Today, RFID tagging is voluntary. One such volunteer is Lockheed Martin. The defense-contracting giant based in Bethesda, Md., made its first compliant delivery over the summer, according to Abby Rothman, its corporate program manager. Last August, the company’s Maritime Systems & Sensors in Akron, Ohio, delivered a consignment of RFID-compliant replacement cables for a helicopter countermeasures system to the U.S. Navy.
Other defense contractors, like Northrop Grumman, however, take a different attitude. “We are aware of the pending requirement and are organized to react to it when it becomes effective,” says Langworthy.

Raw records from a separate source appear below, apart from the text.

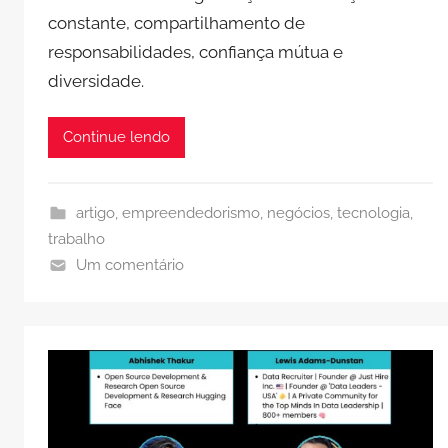
constante, compartilhamento de
responsabilidades, confiança mútua e
diversidade.
Continue lendo
artigo
,
empreendedorismo
,
negócios
,
tecnologia
,
trabalho
Um comentário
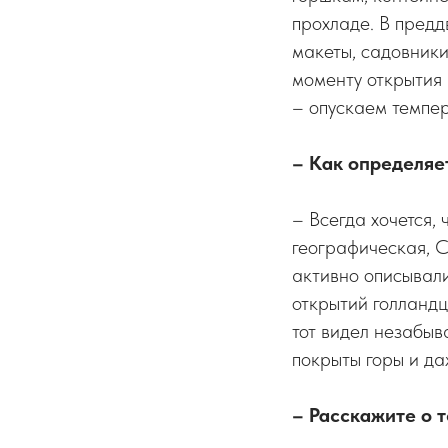
прохладе. В пред
макеты, садовники
моменту открытия 
– опускаем темпер
– Как определяе
– Всегда хочется,
географическая, С
активно описывали
открытий голландц
тот видел незабыв
покрыты горы и да
– Расскажите о т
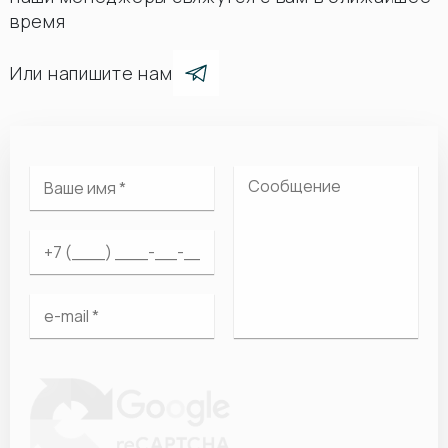
время
Или напишите нам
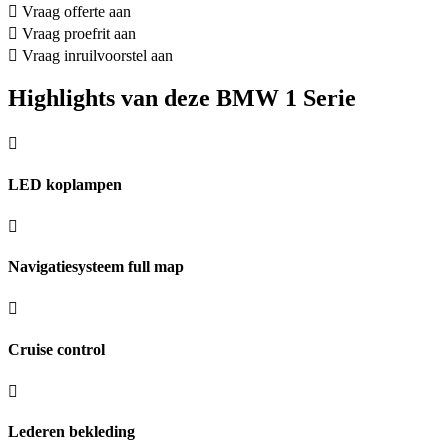
Vraag offerte aan
Vraag proefrit aan
Vraag inruilvoorstel aan
Highlights van deze BMW 1 Serie
LED koplampen
Navigatiesysteem full map
Cruise control
Lederen bekleding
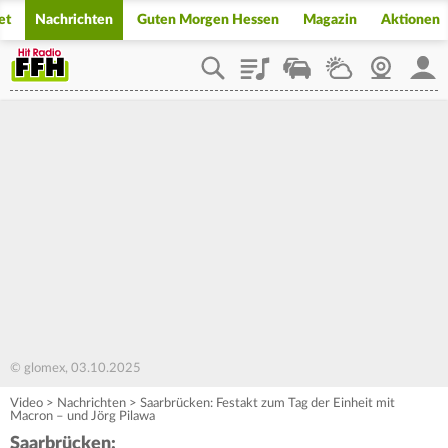
et
Nachrichten
Guten Morgen Hessen
Magazin
Aktionen
Playlist
Staupilot
Wetter
Webcam
Mein
© glomex, 03.10.2025
Video
>
Nachrichten
>
Saarbrücken: Festakt zum Tag der Einheit mit
Macron – und Jörg Pilawa
Saarbrücken:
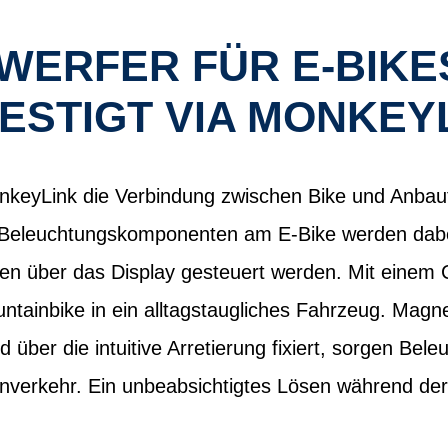
ERFER FÜR E-BIKE
ESTIGT VIA MONKEY
onkeyLink die Verbindung zwischen Bike und Anbaut
tiv. Beleuchtungskomponenten am E-Bike werden da
n über das Display gesteuert werden. Mit einem C
untainbike in ein alltagstaugliches Fahrzeug. Magn
über die intuitive Arretierung fixiert, sorgen Be
enverkehr. Ein unbeabsichtigtes Lösen während der 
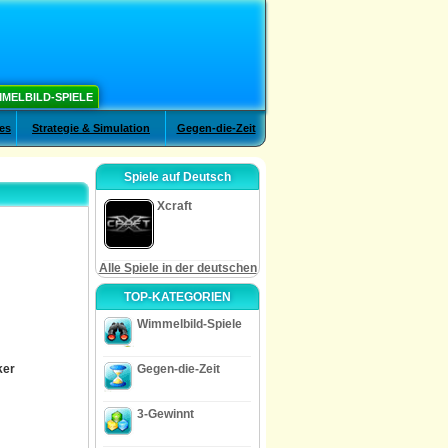
MELBILD-SPIELE
es
Strategie & Simulation
Gegen-die-Zeit
Spiele auf Deutsch
Xcraft
Alle Spiele in der deutschen
TOP-KATEGORIEN
Wimmelbild-Spiele
ker
Gegen-die-Zeit
3-Gewinnt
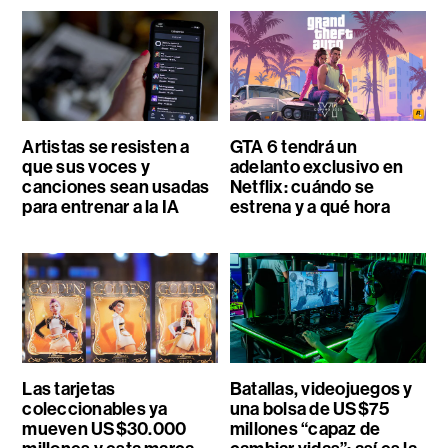
Artistas se resisten a
GTA 6 tendrá un
que sus voces y
adelanto exclusivo en
canciones sean usadas
Netflix: cuándo se
para entrenar a la IA
estrena y a qué hora
Las tarjetas
Batallas, videojuegos y
coleccionables ya
una bolsa de US$75
mueven US$30.000
millones “capaz de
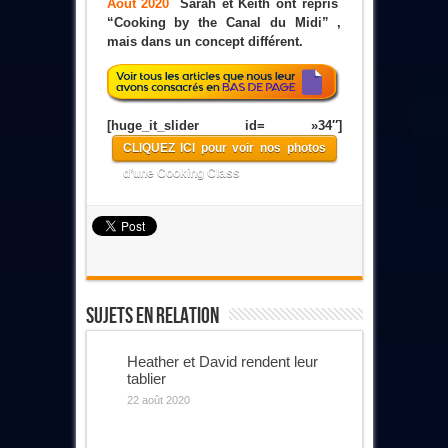
Août 2020
Sarah et Keith ont repris
“Cooking by the Canal du Midi” ,
mais dans un concept différent.
[huge_it_slider id= »34″]
CLIQUEZ ICI pour voir nos photos
d’une Cooking Class
Sujets En Relation
Heather et David rendent leur
tablier
22 août 2020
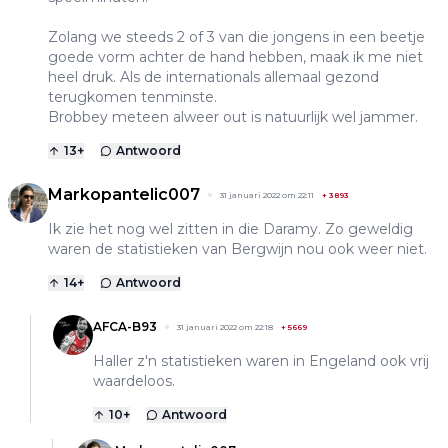
Zolang we steeds 2 of 3 van die jongens in een beetje
goede vorm achter de hand hebben, maak ik me niet
heel druk. Als de internationals allemaal gezond
terugkomen tenminste.
Brobbey meteen alweer out is natuurlijk wel jammer.
13
+
Antwoord
Markopantelic007
31 januari 2022 om 22:11
+
3893
Ik zie het nog wel zitten in die Daramy. Zo geweldig
waren de statistieken van Bergwijn nou ook weer niet.
14
+
Antwoord
AFCA-B93
31 januari 2022 om 22:18
+
5669
Haller z'n statistieken waren in Engeland ook vrij
waardeloos.
10
+
Antwoord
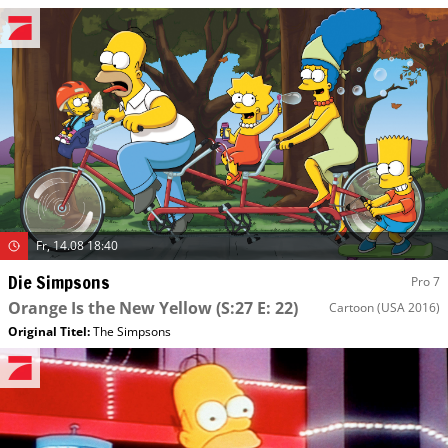
Fr, 14.08 18:40
Die Simpsons
Pro 7
Orange Is the New Yellow
(S:27 E: 22)
Cartoon
(USA 2016)
Original Titel:
The Simpsons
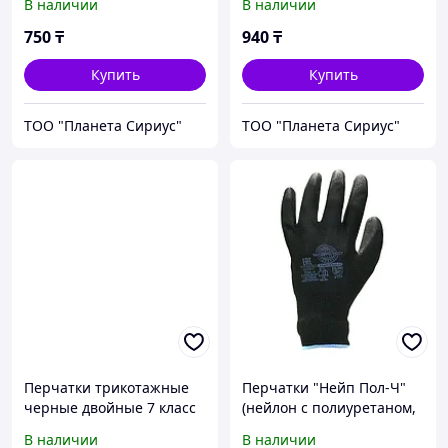
В наличии
В наличии
750
₸
940
₸
Купить
Купить
ТОО "Планета Сириус"
ТОО "Планета Сириус"
Перчатки трикотажные
Перчатки "Нейп Пол-Ч"
черные двойные 7 класс
(нейлон с полиуретаном,
цвет черный) р. 7,8,9,10,
В наличии
В наличии
в уп.600пар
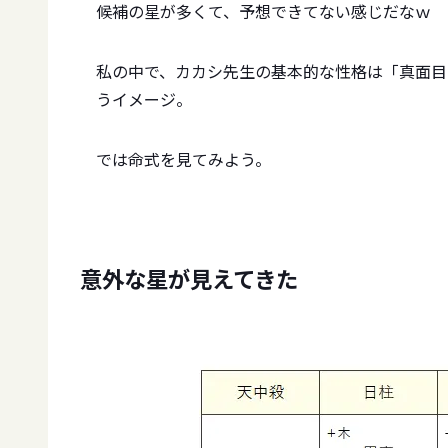
候補の星が多くて、予想できてない感じだなｗ
私の中で、カカシ先生の基本的な性格は「真面目
うイメージ。
では命式を見てみよう。
意外な星が見えてきた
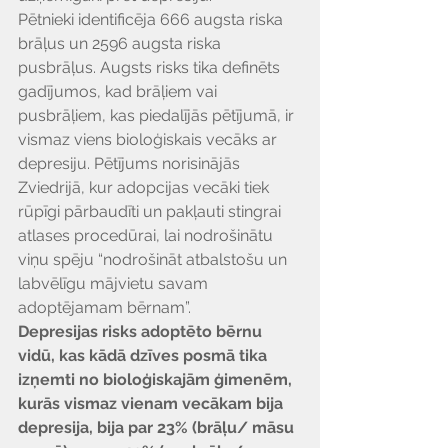
Pētnieki identificēja 666 augsta riska 
brāļus un 2596 augsta riska 
pusbrāļus. Augsts risks tika definēts 
gadījumos, kad brāļiem vai 
pusbrāļiem, kas piedalījās pētījumā, ir 
vismaz viens bioloģiskais vecāks ar 
depresiju. Pētījums norisinājās 
Zviedrijā, kur adopcijas vecāki tiek 
rūpīgi pārbaudīti un pakļauti stingrai 
atlases procedūrai, lai nodrošinātu 
viņu spēju “nodrošināt atbalstošu un 
labvēlīgu mājvietu savam 
adoptējamam bērnam”.
Depresijas risks adoptēto bērnu 
vidū, kas kādā dzīves posmā tika 
izņemti no bioloģiskajām ģimenēm, 
kurās vismaz vienam vecākam bija 
depresija, bija par 23% (brāļu/ māsu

“There are two major elements to compliance,” he adds. “You’ve got to be able to encode the tag and place it on the shipment in the right place and you have to be able to send an electronic advance shipping notice through DoD’s Wide Area Workflow application.”
The second part is easier because suppliers are already using the system. “DoD’s plan to use its existing Wide Area Workflow [WAWF] application will simplify the transmission of the details associated with the marked item,” says Lockheed Martin’s Rothman.

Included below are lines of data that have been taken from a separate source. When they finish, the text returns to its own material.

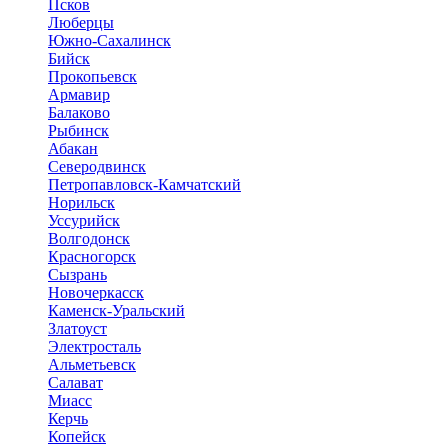
Псков
Люберцы
Южно-Сахалинск
Бийск
Прокопьевск
Армавир
Балаково
Рыбинск
Абакан
Северодвинск
Петропавловск-Камчатский
Норильск
Уссурийск
Волгодонск
Красногорск
Сызрань
Новочеркасск
Каменск-Уральский
Златоуст
Электросталь
Альметьевск
Салават
Миасс
Керчь
Копейск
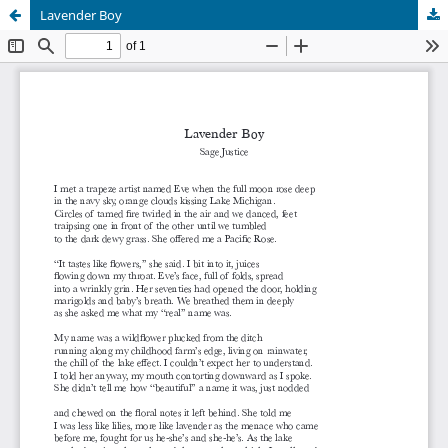
Lavender Boy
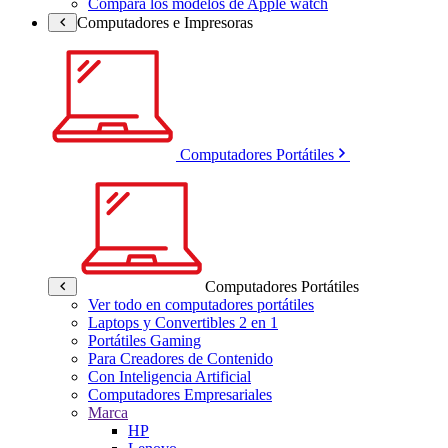
Compara los modelos de Apple watch
Computadores e Impresoras
Computadores Portátiles
Computadores Portátiles
Ver todo en computadores portátiles
Laptops y Convertibles 2 en 1
Portátiles Gaming
Para Creadores de Contenido
Con Inteligencia Artificial
Computadores Empresariales
Marca
HP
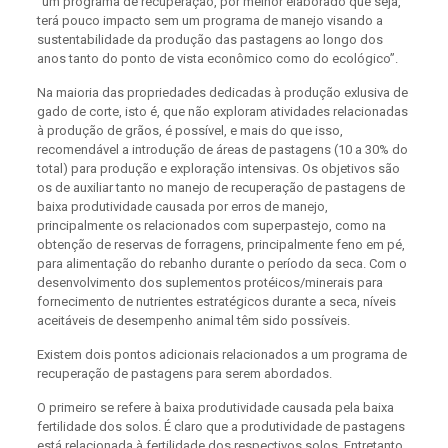
“um programa de recuperação, por melhor elaborado que seja,
terá pouco impacto sem um programa de manejo visando a
sustentabilidade da produção das pastagens ao longo dos
anos tanto do ponto de vista econômico como do ecológico”.
Na maioria das propriedades dedicadas à produção exlusiva de
gado de corte, isto é, que não exploram atividades relacionadas
à produção de grãos, é possível, e mais do que isso,
recomendável a introdução de áreas de pastagens (10 a 30% do
total) para produção e exploração intensivas. Os objetivos são
os de auxiliar tanto no manejo de recuperação de pastagens de
baixa produtividade causada por erros de manejo,
principalmente os relacionados com superpastejo, como na
obtenção de reservas de forragens, principalmente feno em pé,
para alimentação do rebanho durante o período da seca. Com o
desenvolvimento dos suplementos protéicos/minerais para
fornecimento de nutrientes estratégicos durante a seca, níveis
aceitáveis de desempenho animal têm sido possíveis.
Existem dois pontos adicionais relacionados a um programa de
recuperação de pastagens para serem abordados.
O primeiro se refere à baixa produtividade causada pela baixa
fertilidade dos solos. É claro que a produtividade de pastagens
está relacionada à fertilidade dos respectivos solos. Entretanto,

That information may include up to 16 data elements, including date and place of manufacture, unit of measure and other identifiers. Once the item is recorded in its database, DoD will use RFID-generated and other data to continually update the record to reflect location, repair history, costs, condition and eventual removal from service. DoD provides three alternatives to communicating with WAWF: flat file transfer, a Web interface and an EDI, or electronic data interchange, transmission.
But the actual coding and physical tagging of shipments appears to be the more daunting task. “It’s going to be a challenge because you don’t want the tagging to have a negative impact on the shipping process,” Langworthy says. “You want to be able to integrate it into the process. Our current thinking is to stage shipments and tag them at the manufacturing locations.”
But, Langworthy hastens to add, “these processes are still not completely developed.”
And that’s where a second aphorism of military operations comes into play: “No plan survives the first contact with the enemy.”
“We want to be in compliance with the requirements once they are in the contracts,” Langworthy says, “but any problems must be worked out once the process gets up and running.”
As things stand now, there won’t be any RFID mandate included in DoD supply contracts before May, at the earliest. This delay may have been foreseeable to suppliers experienced in dealing with the lumbering defense bureaucracy.
“These dates have to have some built-in flexibility,” says Erik Michielsen, an RFID specialist with ABI Research in Oyster Bay, N.Y. “It really means you intend to be moving in that direction. It’s not a flip-the-switch kind of thing.” Nor will you have to flip a switch to Gen 2. DoD officials say suppliers can continue to use Class 0 and Class 1 tags for another two years at which time a sunset date will be announced and suppliers would be required to move to Gen 2.
Michielsen notes that DoD, unlike Wal-Mart, the other major RFID innovator, did not specify penalties for failure to comply and that even Wal-Mart is not levying penalties against non-compliant suppliers at this time. “The penalty incentive is longer term,” he says.
“Both of these organizations understand that implementing RFID is a complex undertaking, involving tag performance and reliability, software and systems integration, and generally working the process into the business ecosystem,” Michielsen adds. “They know that there are a number of pieces to be ironed out and that the systems will not be easy to install.”